In fact, news came out recently that Google plans to re-architect its implementation of the Java APIs in the next major version of Android. Because Java APIs are like the foundation of the house, replacing them is not trivial. Even though the courts have already found that Google’s codebase is original and unique, an ongoing appeal forced Google to dedicate considerable efforts to what essentially amounts to treading water.

If not for Oracle’s lawsuit, Google could instead spend these man-hours improving its software in tangible ways. It’s hard to quantify and report the loss of future innovation. But these losses are real, and we are starting to feel the treacherous side-effects today.

I recognize, though, that changing the law is no easy task (and rightly so). But there is precedent that can be considered when thinking about intellectual property in technology: water rights in the 19th century West. While 21st century technologists and 19th century settlers have little in common beyond entrepreneurial spirit, lessons learned from the West are still applicable today.

In the West at this time, the first settlers had many advantages. Processing precious ore required building mills along rivers. And as the first to arrive, these settlers had their choice of the best land and water sources. Plus, cordoning off a large swath of waterway had the knock on effect of limiting others’ mining potential.

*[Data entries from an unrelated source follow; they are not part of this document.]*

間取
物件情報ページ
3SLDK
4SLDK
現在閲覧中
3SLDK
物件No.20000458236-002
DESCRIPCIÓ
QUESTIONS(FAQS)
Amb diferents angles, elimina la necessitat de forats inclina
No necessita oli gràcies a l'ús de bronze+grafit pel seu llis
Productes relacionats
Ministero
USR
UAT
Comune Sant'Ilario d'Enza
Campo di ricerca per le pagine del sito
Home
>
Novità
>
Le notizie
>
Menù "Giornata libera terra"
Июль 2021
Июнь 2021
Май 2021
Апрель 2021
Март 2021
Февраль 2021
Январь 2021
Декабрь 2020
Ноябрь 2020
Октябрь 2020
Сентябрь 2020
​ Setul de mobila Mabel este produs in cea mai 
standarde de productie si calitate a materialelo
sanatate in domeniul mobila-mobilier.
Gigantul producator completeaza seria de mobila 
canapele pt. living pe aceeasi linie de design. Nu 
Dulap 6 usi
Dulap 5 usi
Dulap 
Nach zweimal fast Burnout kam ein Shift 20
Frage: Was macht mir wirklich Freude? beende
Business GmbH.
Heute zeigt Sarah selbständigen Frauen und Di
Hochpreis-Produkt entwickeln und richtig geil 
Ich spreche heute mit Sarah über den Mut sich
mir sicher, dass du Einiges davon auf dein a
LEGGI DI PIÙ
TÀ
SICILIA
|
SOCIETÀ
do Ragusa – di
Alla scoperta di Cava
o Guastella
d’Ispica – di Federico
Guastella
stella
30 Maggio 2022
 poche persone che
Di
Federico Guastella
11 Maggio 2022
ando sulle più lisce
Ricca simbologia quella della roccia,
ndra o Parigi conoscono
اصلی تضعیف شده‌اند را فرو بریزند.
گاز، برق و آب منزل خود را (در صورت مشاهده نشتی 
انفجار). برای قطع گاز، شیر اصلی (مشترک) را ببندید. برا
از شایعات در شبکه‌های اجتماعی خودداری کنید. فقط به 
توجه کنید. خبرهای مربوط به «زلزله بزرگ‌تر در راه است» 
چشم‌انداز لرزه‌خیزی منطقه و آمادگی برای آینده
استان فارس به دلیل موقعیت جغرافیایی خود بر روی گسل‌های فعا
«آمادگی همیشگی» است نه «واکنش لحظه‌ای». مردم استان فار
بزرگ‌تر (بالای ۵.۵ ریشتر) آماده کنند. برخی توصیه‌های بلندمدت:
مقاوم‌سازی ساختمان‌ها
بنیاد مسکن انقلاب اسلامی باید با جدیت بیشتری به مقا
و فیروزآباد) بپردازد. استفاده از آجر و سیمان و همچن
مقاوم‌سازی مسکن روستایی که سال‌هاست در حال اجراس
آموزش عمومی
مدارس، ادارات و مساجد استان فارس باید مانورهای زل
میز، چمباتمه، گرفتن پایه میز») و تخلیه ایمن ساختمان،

When legislation finally caught up to the miners, the rules changed. A use principle was enacted, which simply stated that you had a right to water only if you made use of it. Rampant speculation and exorbitant claims, like my brother’s exclusive right to the SnowSlider, were no longer valid.

We can apply this principle to software, too. One function—one idea—can have a myriad of uses. You can use a dynamic pricing algorithm to sell stadium tickets (SeatGeek), taxi rides (Uber), or diapers (Amazon). Under the use principle, because each company uses the pricing algorithm for specific applications with unique codebases, all of them have the right to innovate, but none of them can claim ownership over the bigger idea.

However, some say that weakening intellectual property protection will actually discourage innovation by lowering financial incentives. While this is a valid concern, the reality of the legal landscape suggests a more pressing issue. According to Unified Patents, an industry organization dedicated to reforming patent law with members including Google and Adobe, patent trolls accounted for 92% of all patent lawsuits in technology in 2015. These patent trolls take hundreds of companies, big and small, to court at once, relying on the current intellectual property law to exact money from legitimate companies.

Instead of giving out broad intellectual property to the first creators of technology, we must reform intellectual property along the use principle to allow future companies to continue to innovate. Amazon didn’t create the first online marketplace, Google wasn’t the first to make a search engine, and Apple’s iPhone wasn’t the first phone. Let’s make sure they’re not the last.